Prompt ->
Exact copy, no pictures: output each line below as it stands.

════════════════

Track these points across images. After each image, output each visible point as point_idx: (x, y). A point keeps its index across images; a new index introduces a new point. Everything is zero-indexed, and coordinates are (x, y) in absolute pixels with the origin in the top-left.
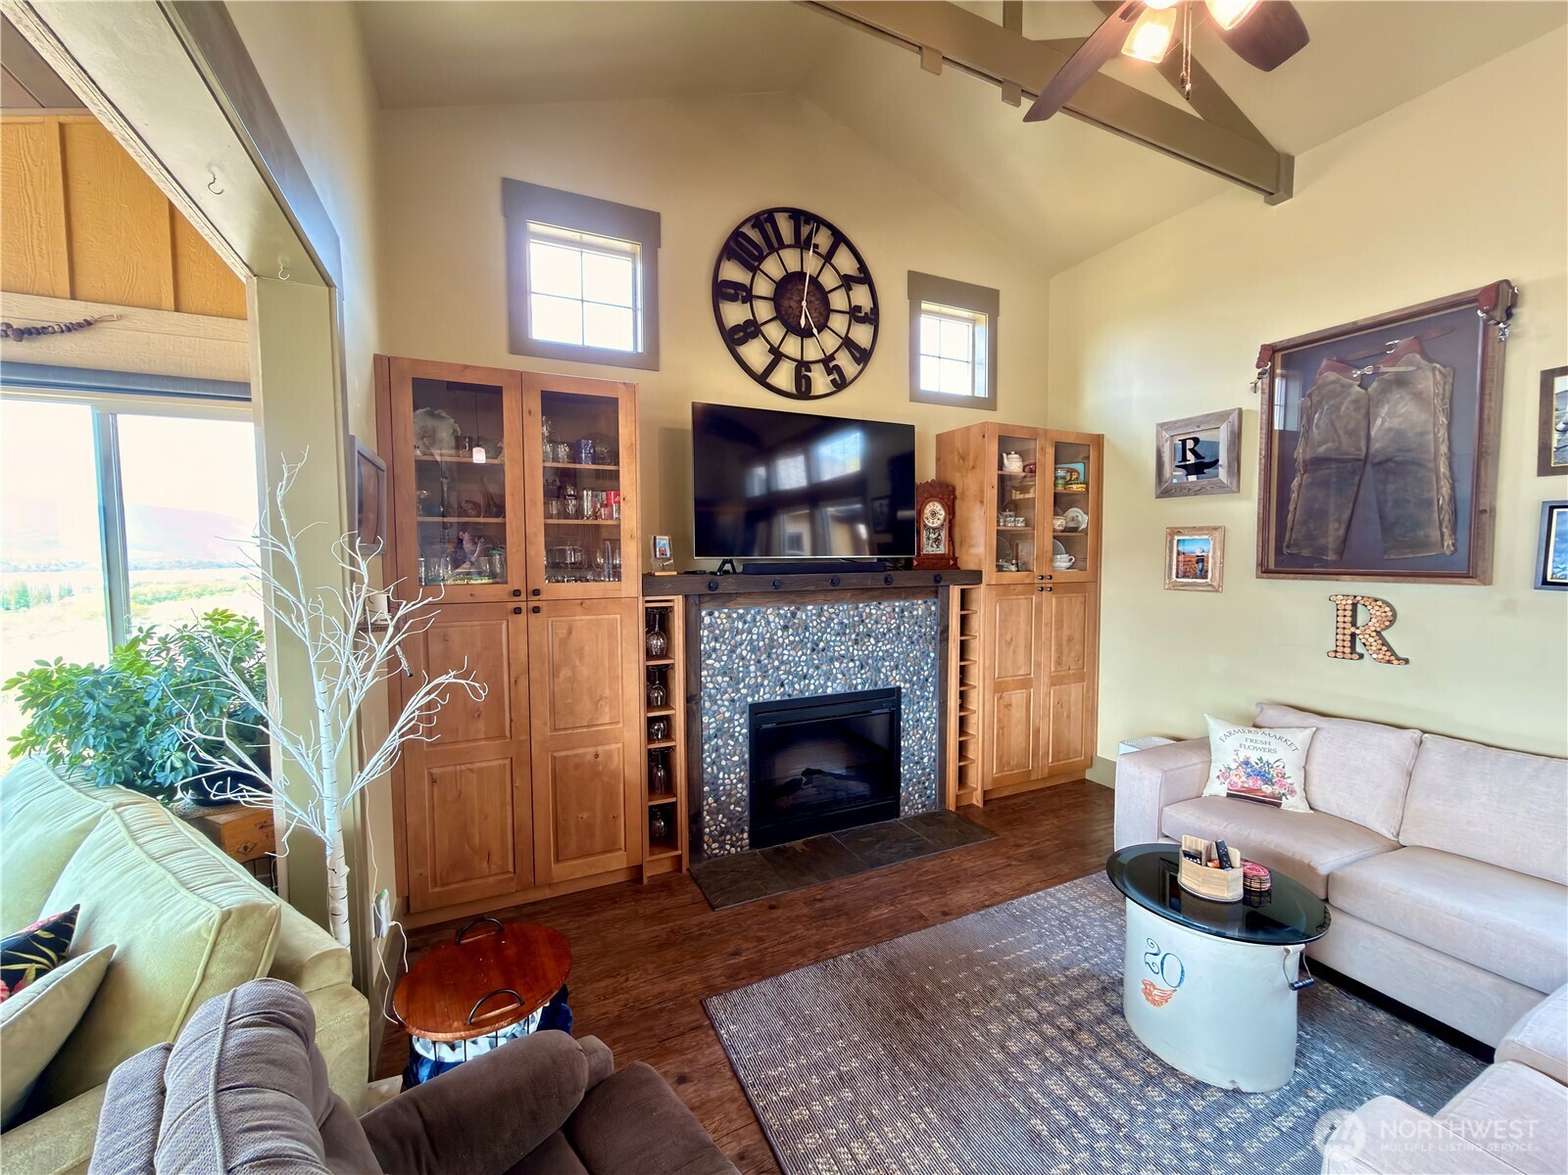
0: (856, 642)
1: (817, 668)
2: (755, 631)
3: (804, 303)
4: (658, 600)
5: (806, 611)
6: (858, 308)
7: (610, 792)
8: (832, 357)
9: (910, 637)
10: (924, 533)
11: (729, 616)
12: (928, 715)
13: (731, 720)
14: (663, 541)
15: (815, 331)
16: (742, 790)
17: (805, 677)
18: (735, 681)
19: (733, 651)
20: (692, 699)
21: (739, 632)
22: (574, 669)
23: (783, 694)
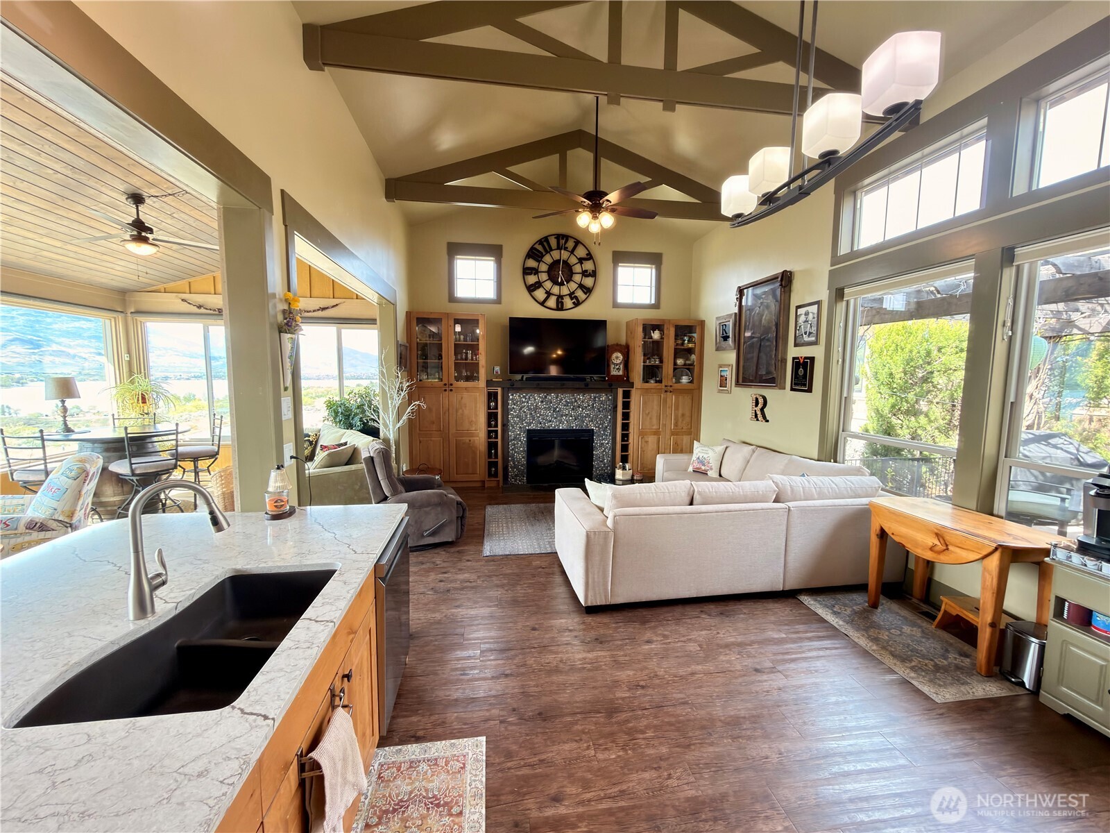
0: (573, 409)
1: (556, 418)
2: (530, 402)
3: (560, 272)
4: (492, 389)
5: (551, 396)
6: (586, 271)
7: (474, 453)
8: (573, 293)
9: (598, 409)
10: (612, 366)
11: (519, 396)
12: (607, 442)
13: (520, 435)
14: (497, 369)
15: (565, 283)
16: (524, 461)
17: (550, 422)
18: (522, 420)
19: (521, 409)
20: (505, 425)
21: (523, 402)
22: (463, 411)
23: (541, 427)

════════════════

Answer box ->
Track these points across images. After each image, output each visible point as point_idx: (x, y). A point keeps its index across images; a new index introduces a new point. Everything is zero-indexed, and coordinates are (x, y) in absolute pixels with the origin in the top-left.
0: (856, 642)
1: (817, 668)
2: (755, 631)
3: (804, 303)
4: (658, 600)
5: (806, 611)
6: (858, 308)
7: (610, 792)
8: (832, 357)
9: (910, 637)
10: (924, 533)
11: (729, 616)
12: (928, 715)
13: (731, 720)
14: (663, 541)
15: (815, 331)
16: (742, 790)
17: (805, 677)
18: (735, 681)
19: (733, 651)
20: (692, 699)
21: (739, 632)
22: (574, 669)
23: (783, 694)
0: (573, 409)
1: (556, 418)
2: (530, 402)
3: (560, 272)
4: (492, 389)
5: (551, 396)
6: (586, 271)
7: (474, 453)
8: (573, 293)
9: (598, 409)
10: (612, 366)
11: (519, 396)
12: (607, 442)
13: (520, 435)
14: (497, 369)
15: (565, 283)
16: (524, 461)
17: (550, 422)
18: (522, 420)
19: (521, 409)
20: (505, 425)
21: (523, 402)
22: (463, 411)
23: (541, 427)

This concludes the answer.